3. Local-first with eventual sync
The device maintains a local ledger:
- Bills are finalized locally
- Each finalized bill gets a local unique ID
- Sync happens asynchronously Conflict resolution is simple:
- Bills are append-only
- No bill is ever edited after finalization This eliminated entire classes of network-related failures.
4. Deterministic calculation engine
We moved all calculations into a deterministic module:
- Same inputs always produce the same output
- No floating-point surprises
- Explicit rounding rules
- Versioned tax logic This allowed:
- Safe replays
- Backward compatibility
- Debugging past bills reliably
5. Idempotent operations everywhere
Every billing action includes an idempotency key.

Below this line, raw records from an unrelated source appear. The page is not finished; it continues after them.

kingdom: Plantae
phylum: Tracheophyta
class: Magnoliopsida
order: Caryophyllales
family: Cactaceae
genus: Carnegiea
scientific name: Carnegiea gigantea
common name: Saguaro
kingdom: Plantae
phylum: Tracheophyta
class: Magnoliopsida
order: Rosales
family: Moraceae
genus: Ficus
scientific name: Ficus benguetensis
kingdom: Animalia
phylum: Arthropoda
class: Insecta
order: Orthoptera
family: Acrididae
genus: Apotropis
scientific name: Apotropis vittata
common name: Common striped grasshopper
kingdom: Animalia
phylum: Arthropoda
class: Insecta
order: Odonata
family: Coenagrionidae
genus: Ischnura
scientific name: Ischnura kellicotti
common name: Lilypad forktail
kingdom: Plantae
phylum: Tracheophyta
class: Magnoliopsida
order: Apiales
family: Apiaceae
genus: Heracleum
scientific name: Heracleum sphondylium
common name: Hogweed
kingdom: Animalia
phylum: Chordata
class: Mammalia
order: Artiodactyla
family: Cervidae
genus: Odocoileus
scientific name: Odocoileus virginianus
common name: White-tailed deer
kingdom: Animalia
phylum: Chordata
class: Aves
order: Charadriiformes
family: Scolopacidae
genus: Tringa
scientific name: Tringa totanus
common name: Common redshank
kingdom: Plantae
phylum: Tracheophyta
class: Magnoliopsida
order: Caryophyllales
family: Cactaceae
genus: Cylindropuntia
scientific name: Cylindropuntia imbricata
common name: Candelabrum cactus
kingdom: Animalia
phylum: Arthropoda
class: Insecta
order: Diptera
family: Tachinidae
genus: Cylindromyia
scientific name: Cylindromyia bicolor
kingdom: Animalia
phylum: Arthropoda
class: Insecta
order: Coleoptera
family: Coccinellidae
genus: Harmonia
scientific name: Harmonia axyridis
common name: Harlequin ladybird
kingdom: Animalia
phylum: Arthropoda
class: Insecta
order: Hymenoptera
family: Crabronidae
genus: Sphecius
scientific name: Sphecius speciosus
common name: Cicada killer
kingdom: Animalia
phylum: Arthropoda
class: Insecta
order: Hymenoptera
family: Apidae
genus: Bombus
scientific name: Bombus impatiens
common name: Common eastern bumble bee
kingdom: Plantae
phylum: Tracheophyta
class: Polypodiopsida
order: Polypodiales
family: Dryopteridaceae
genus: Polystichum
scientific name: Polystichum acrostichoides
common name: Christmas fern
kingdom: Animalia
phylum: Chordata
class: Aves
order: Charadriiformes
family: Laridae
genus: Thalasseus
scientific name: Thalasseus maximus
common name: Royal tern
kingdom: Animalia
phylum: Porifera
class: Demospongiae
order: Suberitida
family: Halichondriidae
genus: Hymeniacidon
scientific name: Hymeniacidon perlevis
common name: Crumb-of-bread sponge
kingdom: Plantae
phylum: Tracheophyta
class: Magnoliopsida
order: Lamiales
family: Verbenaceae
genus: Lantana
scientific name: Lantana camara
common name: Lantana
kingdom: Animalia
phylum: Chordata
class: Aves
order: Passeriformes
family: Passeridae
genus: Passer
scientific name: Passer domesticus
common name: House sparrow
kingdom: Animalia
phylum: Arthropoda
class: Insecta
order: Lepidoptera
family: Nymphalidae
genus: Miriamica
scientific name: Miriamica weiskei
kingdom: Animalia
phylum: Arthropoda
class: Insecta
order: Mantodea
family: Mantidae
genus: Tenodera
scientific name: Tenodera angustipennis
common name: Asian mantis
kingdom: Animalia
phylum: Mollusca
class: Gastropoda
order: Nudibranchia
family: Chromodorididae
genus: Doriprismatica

If the same event is sent twice:
- It is safely ignored
- Or merged without side effects This mattered during retries, crashes, and reconnects.
Performance Decisions That Actually Helped
Avoid shared locks
We stopped locking “the bill” as a whole. Instead:
- Line items are updated independently
- Totals are derived, not locked
Precompute where humans wait
Humans wait on screen transitions, not background syncs. We optimized perceived performance, not raw throughput.
Backpressure instead of failure
If the system is under stress:
- Slow non-critical features
- Never drop billing actions Dropping logs is acceptable. Dropping bills is not.
Lessons Learned
Billing is a trust system: Once staff distrust billing totals, no UI improvement will fix it.
Real-time does not mean synchronous: Real-time means predictable latency, not doing everything at once.
Audibility beats cleverness: If you can’t explain a bill 6 months later, the design is wrong.
Humans optimize faster than code: If the system slows them down, they will invent workarounds immediately.
Final Takeaway
A billing system survives peak hours because it is forgiving.
Forgiving of:
- Network failures
- Hardware limitations
- Human behavior
- Operational chaos
Design for failure first. Performance follows naturally.